* _Extract to read_
^^^^^^^^^^^^^^^^
The monoclonal antibody M13/12 recognizes human complement factor B/Bb. Factor B is an acute-phase protein. Levels of factor B increase during inflammation. Complement factor B is a single- chain molecule of 764 amino acids (MW of 90 kD), including a leader peptide of 25 amino acids. Complement factor B provides the catalytic subunit of the C3/C5 convertases of the alternative complement pathway. Assembly of the C3 convertase (C3bBb) requires binding of complement factor B to C3b (C3.H2O) and factor D-mediated cleavage of bound complement factor B resulting in the release of Ba (MW 33 kD). The C3 convertase is stabilized by the binding of properdin. This provides a positive amplification loop for the classical and alternative complement pathways. Bb (MW 60 kD) is the serine protease element of this convertase. After cleavage of C3, the C5 convertase ((C3b)2Bb) is formed. The Bb fragment may be regarded as a better indicator of the alternative pathway of complement activation than Ba as impaired renal filtration does directly influence Ba levels. Whereas Bb is elevated 2.2-fold in chronic renal failure (CRF) patients, plasma concentrations of Ba are 8.4-fold higher in CRF and 16-fold higher in end-stage renal disease (ESRD) patients compared to normals. In addition to complement activation, factor B fragments participate in other immunological functions.
Immuno assays, Immuno precipitation, Western blot
For Western blotting dilutions to be used depend on detection system applied. It is recommended that users test the reagent and determine their own optimal dilutions. The typical starting working dilution is 1:50.
^^^^^^^^^^^^^^^^
* _Source data_
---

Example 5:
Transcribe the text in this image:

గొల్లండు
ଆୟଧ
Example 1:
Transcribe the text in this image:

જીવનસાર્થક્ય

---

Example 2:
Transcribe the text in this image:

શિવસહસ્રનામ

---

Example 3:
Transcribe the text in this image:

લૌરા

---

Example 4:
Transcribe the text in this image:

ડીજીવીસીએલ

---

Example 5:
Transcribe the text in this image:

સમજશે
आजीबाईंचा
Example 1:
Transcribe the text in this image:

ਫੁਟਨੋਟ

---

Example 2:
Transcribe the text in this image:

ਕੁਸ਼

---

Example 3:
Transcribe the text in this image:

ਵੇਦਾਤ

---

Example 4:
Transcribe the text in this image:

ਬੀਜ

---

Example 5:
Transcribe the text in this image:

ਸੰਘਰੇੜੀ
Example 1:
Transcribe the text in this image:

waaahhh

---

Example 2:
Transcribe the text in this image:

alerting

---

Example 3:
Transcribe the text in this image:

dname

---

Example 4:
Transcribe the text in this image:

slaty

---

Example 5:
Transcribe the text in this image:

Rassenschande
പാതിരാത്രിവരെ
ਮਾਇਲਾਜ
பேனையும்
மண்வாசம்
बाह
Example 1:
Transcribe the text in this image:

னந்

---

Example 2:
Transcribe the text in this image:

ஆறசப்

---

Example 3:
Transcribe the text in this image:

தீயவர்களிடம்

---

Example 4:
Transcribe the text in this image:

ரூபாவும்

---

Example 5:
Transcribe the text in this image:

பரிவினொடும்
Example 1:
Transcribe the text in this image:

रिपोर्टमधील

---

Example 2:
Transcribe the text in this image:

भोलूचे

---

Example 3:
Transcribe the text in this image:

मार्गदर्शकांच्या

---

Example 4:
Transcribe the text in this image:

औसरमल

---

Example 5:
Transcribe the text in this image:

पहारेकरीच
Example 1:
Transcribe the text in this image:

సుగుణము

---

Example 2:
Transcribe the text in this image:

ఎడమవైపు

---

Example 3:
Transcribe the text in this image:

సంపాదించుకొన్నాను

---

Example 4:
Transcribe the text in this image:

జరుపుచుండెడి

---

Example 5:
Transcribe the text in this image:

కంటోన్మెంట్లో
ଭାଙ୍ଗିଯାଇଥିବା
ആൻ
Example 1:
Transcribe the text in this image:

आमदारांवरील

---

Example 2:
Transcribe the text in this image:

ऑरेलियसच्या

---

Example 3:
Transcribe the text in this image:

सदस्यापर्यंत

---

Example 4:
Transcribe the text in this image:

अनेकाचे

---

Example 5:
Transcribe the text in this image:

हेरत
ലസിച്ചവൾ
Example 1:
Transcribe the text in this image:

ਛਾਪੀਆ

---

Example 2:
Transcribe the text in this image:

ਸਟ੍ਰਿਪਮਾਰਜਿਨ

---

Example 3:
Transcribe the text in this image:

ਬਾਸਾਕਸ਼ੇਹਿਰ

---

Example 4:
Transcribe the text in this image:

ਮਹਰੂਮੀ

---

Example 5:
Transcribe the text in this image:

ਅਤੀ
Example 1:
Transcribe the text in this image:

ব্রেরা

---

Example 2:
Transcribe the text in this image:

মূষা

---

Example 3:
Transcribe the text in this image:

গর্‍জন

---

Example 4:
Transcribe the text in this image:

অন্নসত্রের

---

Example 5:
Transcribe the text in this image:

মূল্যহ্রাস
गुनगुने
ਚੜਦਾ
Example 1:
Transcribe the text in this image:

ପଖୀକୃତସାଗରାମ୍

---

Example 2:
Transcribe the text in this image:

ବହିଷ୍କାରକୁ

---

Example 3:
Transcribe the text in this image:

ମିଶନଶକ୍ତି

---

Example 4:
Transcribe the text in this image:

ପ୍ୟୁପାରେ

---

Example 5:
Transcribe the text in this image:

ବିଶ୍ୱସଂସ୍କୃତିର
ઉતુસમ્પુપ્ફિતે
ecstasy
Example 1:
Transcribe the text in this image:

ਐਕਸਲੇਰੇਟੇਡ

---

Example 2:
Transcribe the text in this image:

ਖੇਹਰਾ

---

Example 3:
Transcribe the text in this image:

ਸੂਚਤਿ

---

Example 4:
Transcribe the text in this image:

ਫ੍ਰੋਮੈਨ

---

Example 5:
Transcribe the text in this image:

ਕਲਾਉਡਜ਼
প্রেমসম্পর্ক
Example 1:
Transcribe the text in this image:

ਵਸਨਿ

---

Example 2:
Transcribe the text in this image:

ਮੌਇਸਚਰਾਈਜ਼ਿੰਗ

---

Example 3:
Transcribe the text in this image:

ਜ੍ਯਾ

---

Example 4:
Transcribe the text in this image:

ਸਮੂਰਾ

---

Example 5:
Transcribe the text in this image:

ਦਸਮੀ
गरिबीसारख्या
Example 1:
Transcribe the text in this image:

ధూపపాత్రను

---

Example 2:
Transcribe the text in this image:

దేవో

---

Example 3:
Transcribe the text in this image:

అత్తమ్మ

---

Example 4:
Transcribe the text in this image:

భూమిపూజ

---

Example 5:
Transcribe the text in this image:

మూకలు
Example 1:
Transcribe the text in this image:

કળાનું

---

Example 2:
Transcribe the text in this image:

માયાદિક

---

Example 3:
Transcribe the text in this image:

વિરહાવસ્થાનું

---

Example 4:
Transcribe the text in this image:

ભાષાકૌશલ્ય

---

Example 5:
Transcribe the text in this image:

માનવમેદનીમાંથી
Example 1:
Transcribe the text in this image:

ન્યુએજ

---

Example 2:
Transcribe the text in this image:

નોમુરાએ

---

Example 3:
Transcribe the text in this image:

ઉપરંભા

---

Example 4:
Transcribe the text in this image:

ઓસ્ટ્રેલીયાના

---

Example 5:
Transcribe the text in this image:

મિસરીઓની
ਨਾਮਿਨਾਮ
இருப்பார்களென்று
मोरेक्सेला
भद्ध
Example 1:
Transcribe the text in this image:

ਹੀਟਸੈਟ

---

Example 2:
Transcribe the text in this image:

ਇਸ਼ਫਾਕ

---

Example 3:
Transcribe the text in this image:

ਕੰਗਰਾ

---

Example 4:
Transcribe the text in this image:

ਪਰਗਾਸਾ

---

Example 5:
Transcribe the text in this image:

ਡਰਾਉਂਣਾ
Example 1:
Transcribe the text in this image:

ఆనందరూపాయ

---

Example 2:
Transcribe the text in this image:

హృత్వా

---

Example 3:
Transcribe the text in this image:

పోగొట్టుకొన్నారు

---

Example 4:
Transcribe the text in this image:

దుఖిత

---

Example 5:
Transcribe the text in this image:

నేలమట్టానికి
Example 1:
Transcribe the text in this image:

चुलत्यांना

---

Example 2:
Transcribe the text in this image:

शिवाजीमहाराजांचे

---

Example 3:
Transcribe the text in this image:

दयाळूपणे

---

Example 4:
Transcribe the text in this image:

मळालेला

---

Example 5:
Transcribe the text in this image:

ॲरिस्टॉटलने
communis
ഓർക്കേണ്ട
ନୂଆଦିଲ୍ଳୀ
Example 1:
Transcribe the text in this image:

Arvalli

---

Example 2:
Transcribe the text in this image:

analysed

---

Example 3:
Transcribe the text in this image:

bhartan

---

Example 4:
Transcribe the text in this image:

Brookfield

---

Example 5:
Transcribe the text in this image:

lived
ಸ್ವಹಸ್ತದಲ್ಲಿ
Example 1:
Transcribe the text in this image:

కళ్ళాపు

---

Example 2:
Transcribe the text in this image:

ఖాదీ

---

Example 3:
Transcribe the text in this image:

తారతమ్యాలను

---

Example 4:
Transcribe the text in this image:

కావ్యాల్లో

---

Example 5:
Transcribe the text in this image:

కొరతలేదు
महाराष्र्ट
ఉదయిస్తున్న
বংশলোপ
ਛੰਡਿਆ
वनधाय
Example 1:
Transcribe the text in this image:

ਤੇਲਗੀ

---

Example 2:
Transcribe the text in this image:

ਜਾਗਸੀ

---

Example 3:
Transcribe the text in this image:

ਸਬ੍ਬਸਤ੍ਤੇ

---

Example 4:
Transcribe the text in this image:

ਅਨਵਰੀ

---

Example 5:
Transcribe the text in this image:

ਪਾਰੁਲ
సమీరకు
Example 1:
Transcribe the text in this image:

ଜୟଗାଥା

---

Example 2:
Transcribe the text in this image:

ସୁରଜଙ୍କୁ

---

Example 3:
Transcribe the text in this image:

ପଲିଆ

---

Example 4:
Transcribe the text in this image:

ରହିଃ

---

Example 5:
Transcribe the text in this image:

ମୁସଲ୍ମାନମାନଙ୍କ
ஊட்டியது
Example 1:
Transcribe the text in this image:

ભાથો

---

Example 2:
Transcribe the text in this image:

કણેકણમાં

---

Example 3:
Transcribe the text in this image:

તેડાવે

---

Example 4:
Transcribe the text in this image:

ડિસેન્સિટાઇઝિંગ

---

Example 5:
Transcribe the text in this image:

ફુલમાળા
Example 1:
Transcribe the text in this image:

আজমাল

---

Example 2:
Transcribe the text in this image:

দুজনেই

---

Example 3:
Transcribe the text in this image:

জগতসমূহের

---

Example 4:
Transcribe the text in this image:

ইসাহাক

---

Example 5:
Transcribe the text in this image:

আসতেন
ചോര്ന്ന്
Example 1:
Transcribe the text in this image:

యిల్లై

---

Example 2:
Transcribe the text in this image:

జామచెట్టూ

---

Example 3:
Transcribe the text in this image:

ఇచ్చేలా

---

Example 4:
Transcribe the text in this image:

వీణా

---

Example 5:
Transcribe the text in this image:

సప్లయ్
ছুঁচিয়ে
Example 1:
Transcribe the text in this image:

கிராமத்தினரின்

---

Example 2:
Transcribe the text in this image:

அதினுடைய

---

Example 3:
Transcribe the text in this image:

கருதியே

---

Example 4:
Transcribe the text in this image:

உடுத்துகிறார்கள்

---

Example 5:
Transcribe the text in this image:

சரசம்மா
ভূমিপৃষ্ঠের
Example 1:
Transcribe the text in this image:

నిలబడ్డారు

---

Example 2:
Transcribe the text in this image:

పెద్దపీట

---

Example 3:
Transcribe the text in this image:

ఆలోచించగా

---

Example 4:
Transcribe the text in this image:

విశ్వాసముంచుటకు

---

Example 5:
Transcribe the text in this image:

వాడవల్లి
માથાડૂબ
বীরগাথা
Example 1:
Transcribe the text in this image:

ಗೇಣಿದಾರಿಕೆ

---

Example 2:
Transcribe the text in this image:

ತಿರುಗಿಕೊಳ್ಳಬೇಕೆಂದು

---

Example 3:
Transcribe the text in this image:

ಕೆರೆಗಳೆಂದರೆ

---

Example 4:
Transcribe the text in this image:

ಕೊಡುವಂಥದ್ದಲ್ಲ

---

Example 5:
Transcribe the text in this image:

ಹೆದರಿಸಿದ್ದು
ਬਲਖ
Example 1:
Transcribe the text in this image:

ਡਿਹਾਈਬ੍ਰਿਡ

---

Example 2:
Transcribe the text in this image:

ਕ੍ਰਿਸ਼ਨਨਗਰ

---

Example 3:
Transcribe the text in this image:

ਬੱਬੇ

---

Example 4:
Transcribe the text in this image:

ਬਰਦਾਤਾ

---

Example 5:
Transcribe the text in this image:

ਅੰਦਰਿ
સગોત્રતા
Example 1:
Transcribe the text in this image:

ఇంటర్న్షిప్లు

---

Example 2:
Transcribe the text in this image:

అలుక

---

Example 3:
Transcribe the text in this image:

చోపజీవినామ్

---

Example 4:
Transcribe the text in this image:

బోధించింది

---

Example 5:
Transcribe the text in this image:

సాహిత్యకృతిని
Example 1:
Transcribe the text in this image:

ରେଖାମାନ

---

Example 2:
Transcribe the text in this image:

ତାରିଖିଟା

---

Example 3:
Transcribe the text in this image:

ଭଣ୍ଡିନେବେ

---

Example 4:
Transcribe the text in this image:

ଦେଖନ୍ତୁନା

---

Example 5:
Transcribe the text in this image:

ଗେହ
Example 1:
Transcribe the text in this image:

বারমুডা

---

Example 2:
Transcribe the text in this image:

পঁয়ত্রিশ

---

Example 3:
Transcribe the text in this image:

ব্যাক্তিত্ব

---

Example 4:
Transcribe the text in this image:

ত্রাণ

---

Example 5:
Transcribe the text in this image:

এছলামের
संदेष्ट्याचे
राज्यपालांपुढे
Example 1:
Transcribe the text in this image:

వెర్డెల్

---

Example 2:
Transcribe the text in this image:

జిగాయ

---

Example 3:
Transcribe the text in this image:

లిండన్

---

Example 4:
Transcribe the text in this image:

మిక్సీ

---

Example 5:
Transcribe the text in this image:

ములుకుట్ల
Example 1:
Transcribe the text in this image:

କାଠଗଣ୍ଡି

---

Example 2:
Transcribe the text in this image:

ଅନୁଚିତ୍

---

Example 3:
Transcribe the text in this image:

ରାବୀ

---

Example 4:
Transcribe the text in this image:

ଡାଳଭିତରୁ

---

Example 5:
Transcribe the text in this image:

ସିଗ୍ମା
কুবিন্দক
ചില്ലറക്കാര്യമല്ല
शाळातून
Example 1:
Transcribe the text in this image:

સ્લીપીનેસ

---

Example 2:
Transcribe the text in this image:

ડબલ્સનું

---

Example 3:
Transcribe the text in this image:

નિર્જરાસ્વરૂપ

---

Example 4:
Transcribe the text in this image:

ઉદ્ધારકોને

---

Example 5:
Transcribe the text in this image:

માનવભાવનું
^^^^^^^^^^^^^^^^
* _What to work on_
According to the antibody description, by what factor are plasma concentrations of Ba higher in end-stage renal disease (ESRD) patients than in normals?

* _Result of the exercise_
16-fold.